Pátok (The Mountain Carvers): Documentary Film as Necessary, Urgent Intervention
PÁTOK (The Mountain Carvers) is the 2019 documentary film of Emmanuel “Emman” Lerona of Iloilo. It features the community of farmers, the mountain-barangay of General Fullon in San Remegio, Antique in Panay Island, identified as Indigenous People (IP)and named Irayon Bukidnon by the National Commission on Indigenous People (NCIP). Lerona co-produced it with the Division of Humanities – University of the Philippines Visayas in Miag-ao, Iloilo, with funding from the National Commission for Culture & the Arts (NCCA) and the Commission on Higher Education (CHED).

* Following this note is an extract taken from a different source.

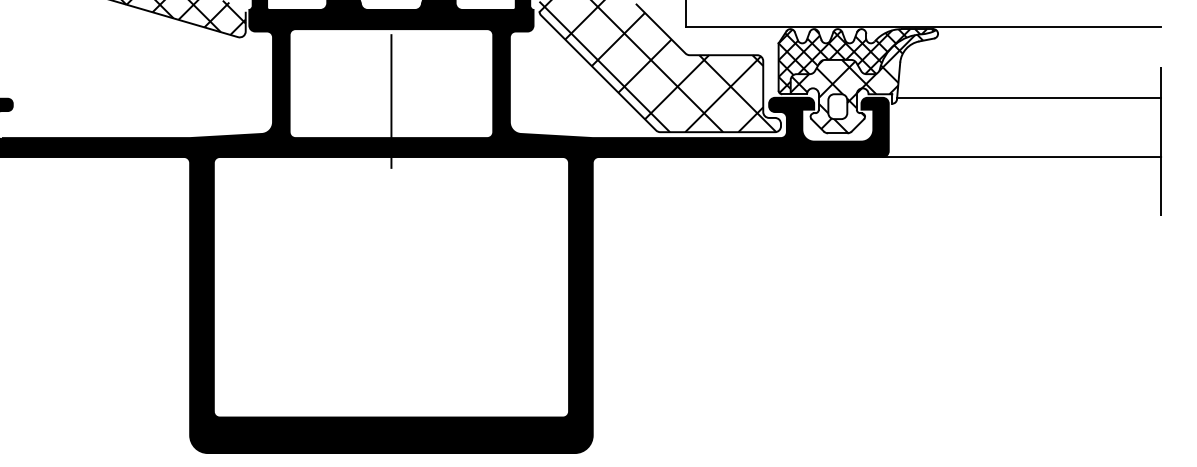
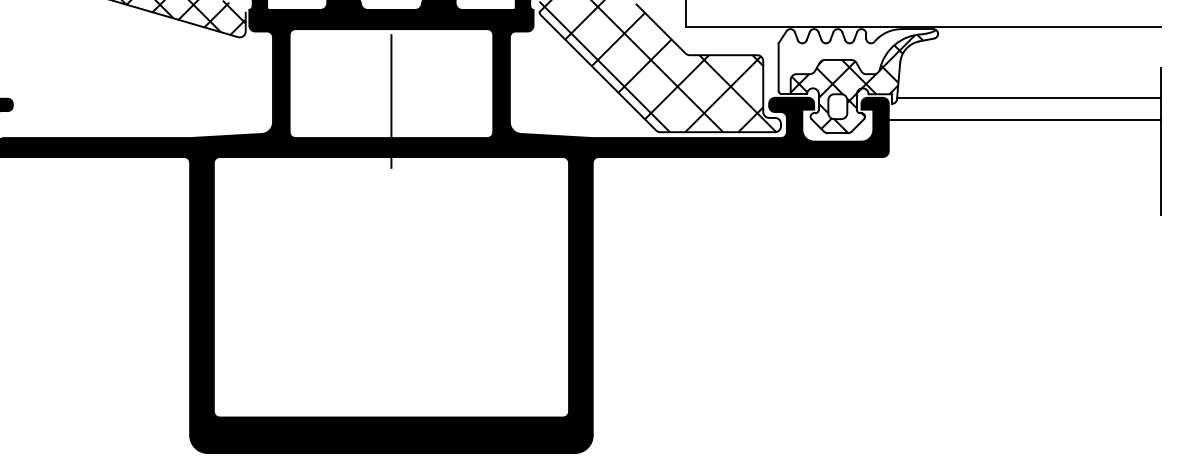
hatch at (855, 60): present -> none
line at (1021, 157) position: (1021, 157) -> (1021, 120)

It opens with a note of “rediscovery” of this community in 2015, a narrative trope reminiscent of colonial, early anthropological and travel writings. (This led to the brand/ing “Antique Rice Terraces” upon landing in a national television show, and since then, as tourism destination in the province).We then hear the incantation of the surwano (healer), also called maaram, the wise one chosen and blessed by the ancestors, mga saragudon (spirit guides) and mga taglugar (resident spirits). He is Jun Bayog, bearer of tradition, leader in keeping balance and harmony between the physical and the spiritual worlds. Thus this ritual involving a pig, gesture of respect and care for these spirits residing in the different corners (i.e. river, old tree, hill). In close up, long, and full shots, Lerona and Team allowed breathing spaces for the landscape to speak. The rice terraces: character, setting, theme, and tone.
What I appreciate most is the perspective adopted by Lerona. It is not about him or his “rediscovery.” The documentary unfolds as a gathering. A polyphony. At the heart, the elders in their verbal eloquence of remembered poetry and songs, traditional farming rituals and practices, and retelling of lived-experiences. The young ones are in conversation, expressing continuity for the needed survival. To clarify and elaborate on issues such as the business of naming and its importance, we get to listen to local historians, scholars, community leaders, cultural and development workers. The documentary educates without being prescriptive. There’s ambivalence and openness in transition and progression. And how do you end something as grand and complex as this? Lerona utilized intertextuality. I must say a perfect choice of OKM (Original Kinaray-a Music) in Dante Beriong’s original and popular “Mauli Gid Ako sa Antique.” Here, rearranged and sung by Neil Cortez. Beyond visuals, the documentary is an aural experience.
I am glad it is not sentimental. At least for me. Even with the prevalence of “katu”, a reference to the good, old days. Affective, yes – which is good. Because generative: of remembering, meaning-making, dreaming of possibilities. Lines and dialogues are organic – they are memorable and convincing. But I don’t want to be a spoiler: go, catch this on May 1, 10 a.m. at Robinson’s, Antique.
Lerona and Team are competent, sincere, sensitive. I am glad, too, that UPV-Division of Humanities leads the documentation and dissemmination of our rich resources in the region.